Virtualized instrumentation generally, and distributed packet brokering in particular, make it possible for centralized analyzer and SDN control systems to pull full network state information from all corners of the network, and take appropriate action.
5. Create a strategy that supports differentiation on QoE, not price 
Increasingly, operators are less interested in making sure the network is working perfectly in a mechanical sense, and more interested in the user experience. That’s because QoE is the new differentiator, replacing price. 
To be competitive with 5G, they must have a way to view and control the full lifecycle of each service. That means assessing network readiness pre-rollout, validating performance at turn-up, and continuous QoE assurance post-launch. 
That last step is especially noteworthy because it means the operator effectively closes the feedback loop, validating predicted performance trends and tracking per-user QoE. 

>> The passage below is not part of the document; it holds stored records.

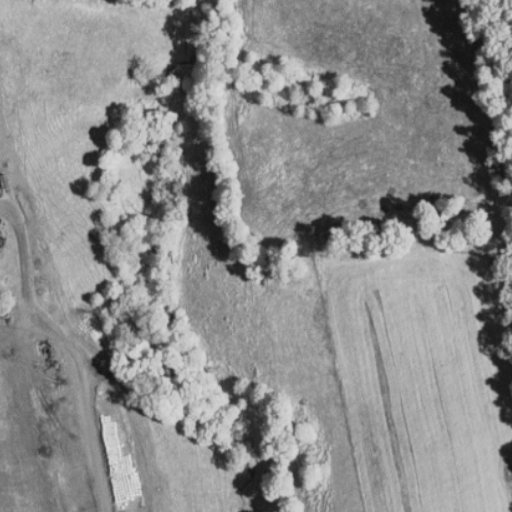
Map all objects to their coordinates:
road: (64, 352)
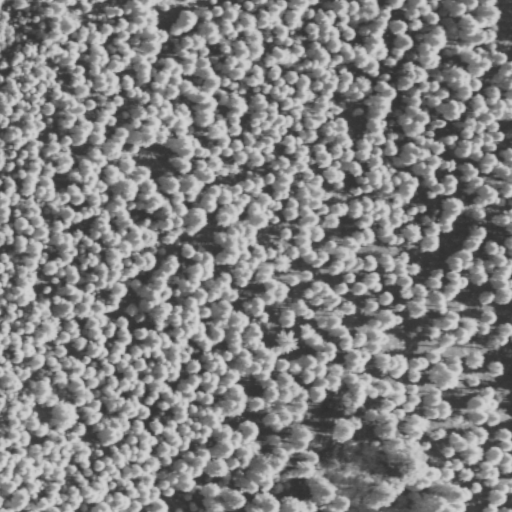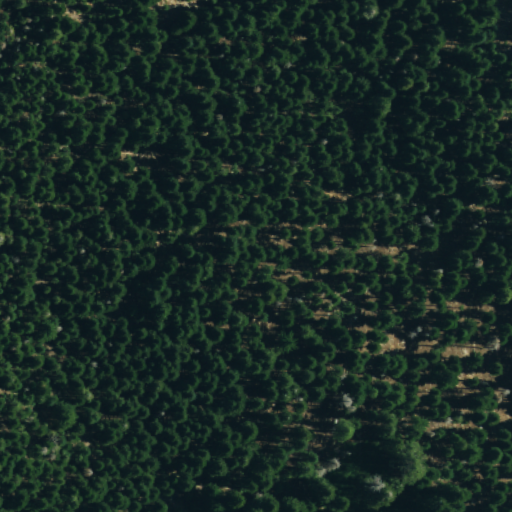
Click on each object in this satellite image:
road: (428, 125)
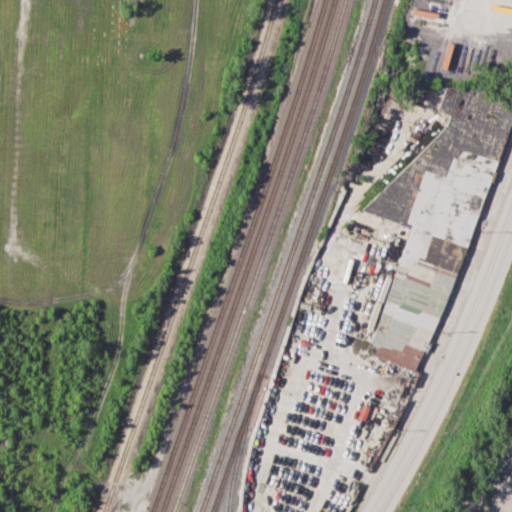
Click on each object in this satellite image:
building: (434, 214)
building: (433, 223)
railway: (191, 256)
railway: (240, 256)
railway: (250, 256)
railway: (288, 256)
railway: (260, 257)
railway: (300, 257)
road: (451, 367)
railway: (239, 448)
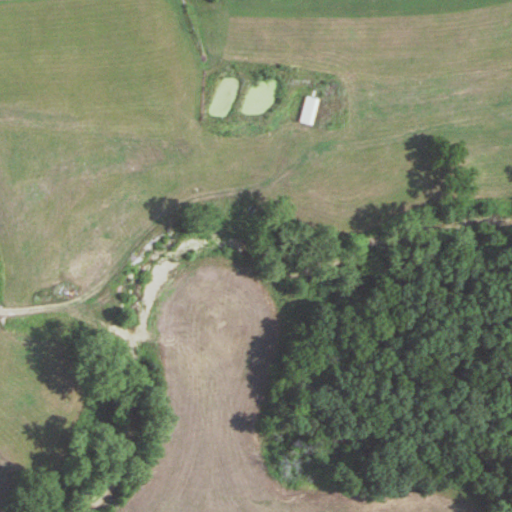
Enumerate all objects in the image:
building: (305, 111)
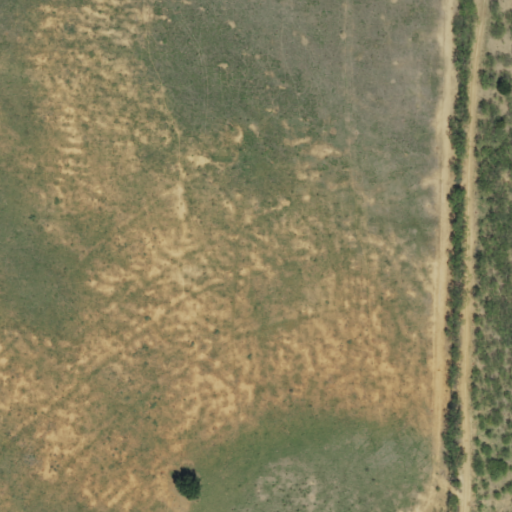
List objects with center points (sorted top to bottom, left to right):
road: (497, 256)
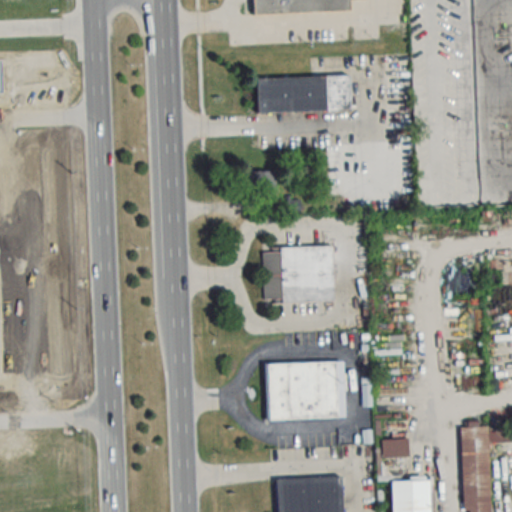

By measuring the network state across all backhaul links, operators are able to move traffic around as needed to maintain optimal QoE. Some links might be very slow but have low latency, appropriate for sending control plane signaling. Another link might have high delay but offer a lot of bandwidth, appropriate for video streaming. The goal is to match characteristics of each service with what’s available, to use every ounce of capacity as efficiently as possible. 
Operators can use the same logic to determine how they should scale up virtual network functions, where to position VNFs in the network, and assure the availability of resources to support good QoE.